By David Finger | Republished from the Fortinet Blog
According to Gartner, 78% of organizations use 16 or more security tools and more than $150B is spent on cybersecurity every year. Further, the Gartner hype cycles for cloud, network, application, and endpoint security cover more than 60 products.
Despite all of these security solutions and spending, it remains difficult to definitively answer a key question: “How secure is our organization?” Let alone, “Are we protected from [the latest] cyber-attack?” Here are some ways to start answering those questions.
Security Scoring
Whether internally developed or established by industry available tools, key performance indicators (KPIs) can be used to assess your cybersecurity posture across all security configurations and controls. KPIs are one way to answer the question of how secure an organization may be either as an absolute, based on its historical levels, or as compared to organizations of similar size, geographies, or business. Using KPIs can provide a relative assessment that can be considered reasonable. But simply being better than the average does not necessarily mean that your security is adequate for your level of risk.
Penetration Testing
To understand your real risk of an incident, you can engage a red team of ethical hackers to attempt to breach your security configurations, controls, and teams. These groups are experts in the latest tools, techniques, and tactics. They act like cybercriminals and attempt to breach your defenses, which is an excellent way to stress test every aspect of your security, including employee awareness. This approach helps you determine which defenses are strong and which are weak. A key limitation is that it is dependent on the expertise of the red team and it only occurs at a single point and defined scope of attack.
Breach Attack Simulation
Breach attack simulation (BAS) is similar to penetration testing. Like penetration testing, it attempts to assess the totality and effectiveness of your defenses, but it uses automation tools to seek entry, rather than human experts. BAS can be run regularly and broadly, rather than at a single point in time or scope. However, the attacks are more programmatic, so they may be less sophisticated or customized than penetration testing.

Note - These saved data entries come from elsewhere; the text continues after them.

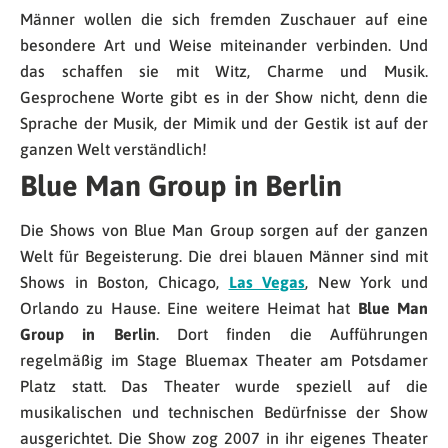
Männer wollen die sich fremden Zuschauer auf eine
besondere Art und Weise miteinander verbinden. Und
das schaffen sie mit Witz, Charme und Musik.
Gesprochene Worte gibt es in der Show nicht, denn die
Sprache der Musik, der Mimik und der Gestik ist auf der
ganzen Welt verständlich!
Blue Man Group in Berlin
Die Shows von Blue Man Group sorgen auf der ganzen
Welt für Begeisterung. Die drei blauen Männer sind mit
Shows in Boston, Chicago,
Las Vegas
, New York und
Orlando zu Hause. Eine weitere Heimat hat
Blue Man
Group in Berlin
. Dort finden die Aufführungen
regelmäßig im Stage Bluemax Theater am Potsdamer
Platz statt. Das Theater wurde speziell auf die
musikalischen und technischen Bedürfnisse der Show
ausgerichtet. Die Show zog 2007 in ihr eigenes Theater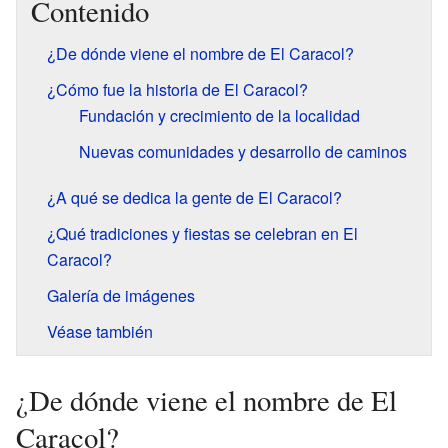
Contenido
¿De dónde viene el nombre de El Caracol?
¿Cómo fue la historia de El Caracol?
Fundación y crecimiento de la localidad
Nuevas comunidades y desarrollo de caminos
¿A qué se dedica la gente de El Caracol?
¿Qué tradiciones y fiestas se celebran en El
Caracol?
Galería de imágenes
Véase también
¿De dónde viene el nombre de El
Caracol?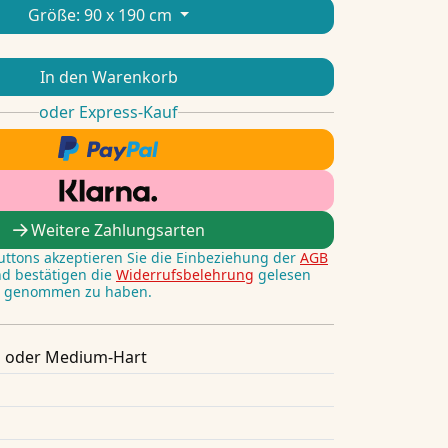
Größe:
90 x 190 cm
In den Warenkorb
oder Express-Kauf
Weitere Zahlungsarten
Buttons akzeptieren Sie die Einbeziehung der
AGB
nd bestätigen die
Widerrufsbelehrung
gelesen
s genommen zu haben.
 oder Medium-Hart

Independent Cybersecurity Effectiveness Testing
In addition to the organization-specific assessment of overall cybersecurity, expert test labs run independent assessments of specific security tools. These assessments often benefit from a much larger sample set of attacks, since they are relevant to a broad set of organizations. And in many cases, they can provide comparative scoring for security tools of the same type. The common downside is that they operate in a lab, rather than the real world. The conditions may vary from those of your organization, particularly over time. The assessments also typically focus on just one type of control, such as network security, email security, or endpoint security. They rarely test combinations of controls.
At Secure Cyber Defense, we value the insights driven by the CIS Top 20 Controls evaluation. Prioritization is a key benefit to the CIS Controls. They are designed to help organizations define the weak points of their cyber defenses, direct their scarce resources on actions with an immediate and high-value payoff, and then focus their attention and resources on additional risk issues that are unique to their business or mission and where to plan for further investments. Secure Cyber Defense recently became CIS SecureSuite Members which provides us with additional tools for cybersecurity evaluation as well as tools our clients can utilize throughout their plan upgrades and assist in their future cybersecurity planning process.

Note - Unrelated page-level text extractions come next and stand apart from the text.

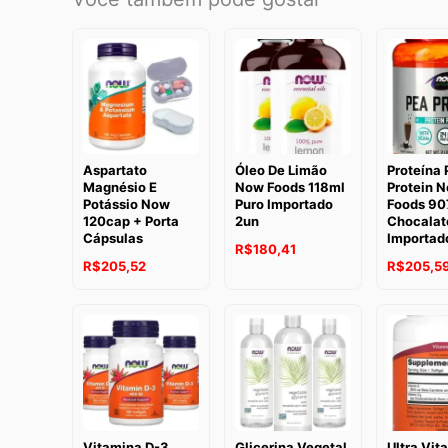
Aspartato
Óleo De Limão
Proteína 
Magnésio E
Now Foods 118ml
Protein 
Potássio Now
Puro Importado
Foods 90
120cap + Porta
2un
Chocalat
Cápsulas
Importad
R$
180,41
R$
205,52
R$
205,5
Vitamina D-3
Glicerina Vegetal
Ultra Vit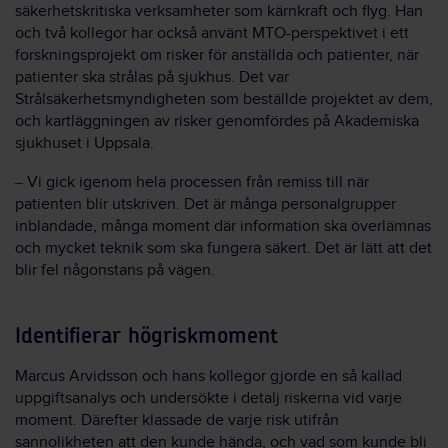
säkerhetskritiska verksamheter som kärnkraft och flyg. Han
och två kollegor har också använt MTO-perspektivet i ett
forskningsprojekt om risker för anställda och patienter, när
patienter ska strålas på sjukhus. Det var
Strålsäkerhetsmyndigheten som beställde projektet av dem,
och kartläggningen av risker genomfördes på Akademiska
sjukhuset i Uppsala.
–
Vi gick igenom hela processen från remiss till när
patienten blir utskriven. Det är många personalgrupper
inblandade, många moment där information ska överlämnas
och mycket teknik som ska fungera säkert. Det är lätt att det
blir fel någonstans på vägen.
Identifierar högriskmoment
Marcus Arvidsson och hans kollegor gjorde en så kallad
uppgiftsanalys och undersökte i detalj riskerna vid varje
moment. Därefter klassade de varje risk utifrån
sannolikheten att den kunde hända, och vad som kunde bli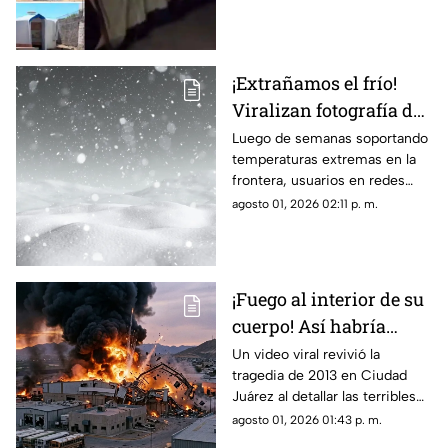
Juárez
Hunter, desatando cientos de
burlas entre usuarios locales.
¡Extrañamos el frío!
Viralizan fotografía del
Cerro de la Biblia con
Luego de semanas soportando
temperaturas extremas en la
nieve tras días con más
frontera, usuarios en redes
de 40 grados en Juárez
sociales añoran las nevadas de
agosto 01, 2026 02:11 p. m.
invierno mientras esperan el
descenso del termómetro
¡Fuego al interior de su
cuerpo! Así habría
muerto una de las
Un video viral revivió la
tragedia de 2013 en Ciudad
víctimas de la
Juárez al detallar las terribles
explosión de una
quemaduras internas que
agosto 01, 2026 01:43 p. m.
maquiladora en Ciudad
sufrió un trabajador tras la falla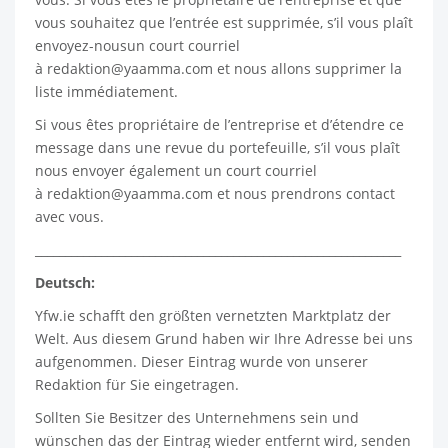
vous souhaitez que l’entrée est supprimée, s’il vous plaît
envoyez-nousun court courriel
à
redaktion@yaamma.com
et nous allons supprimer la
liste immédiatement.
Si vous êtes propriétaire de l’entreprise et d’étendre ce
message dans une revue du portefeuille, s’il vous plaît
nous envoyer également un court courriel
à
redaktion@yaamma.com
et nous prendrons contact
avec vous.
_____________________________________________________________
Deutsch:
Yfw.ie
schafft den größten vernetzten Marktplatz der
Welt. Aus diesem Grund haben wir Ihre Adresse bei uns
aufgenommen. Dieser Eintrag wurde von unserer
Redaktion für Sie eingetragen.
Sollten Sie Besitzer des Unternehmens sein und
wünschen das der Eintrag wieder entfernt wird, senden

MITRE Engenuity ATT&CK Evaluations
MITRE Engenuity’s ATT&CK Evaluations are another useful tool. The evaluations test a range of security tools that are typically in the same category and expose them to a single or small number of sophisticated cybercriminal campaigns. These campaigns are comprised of a series of tactics and techniques that are designed to accomplish a defined cyber mission. The key benefits of this approach are:
- Enterprise security teams to see the inner workings of cybersecurity controls. They can understand not only what the solution detects but also why and how it performed. Seeing the process can give teams more confidence in the type of protection they have. The evaluation goes beyond a single attack, sample set, point in time, or control. Evaluation results also can be combined across controls for a more comprehensive view of coverage or exposure.
- Security vendors get an independent assessment of their product’s capabilities through the lens of the cybercriminal and a real-world campaign. They also have a collaborative community that can help them continuously improving the capabilities of their security products.
The primary drawback is that tactics and techniques evolve over time and the evaluation results are constrained to the scope of the campaigns that are run. They also focus only on detection of the attack technique, with no ability to assess what else (including legitimate operation) might be flagged by the control.
Conclusion
Answering tough questions like “How secure are we?” or “Are we protected from [fill in the blank]?” requires considering a range of resources. If your objective is to do more than the average organization, security scoring is a great tool. If your objective is to push your security posture to higher levels, cybersecurity assessments, penetration testing, and/or breach attack simulation are great aids. For granular assessments of individual security controls at points of exceptional risk, independent effectiveness testing and configuration analysis can help. And for planning and implementing a rigorous and resilient defense based on capabilities across controls in aggregate, the MITRE ATT&CK Evaluation is a valuable tool. Finally, if you have questions that relate to a specific cyberattack or campaign, you should talk to your security vendor to get the answers you need.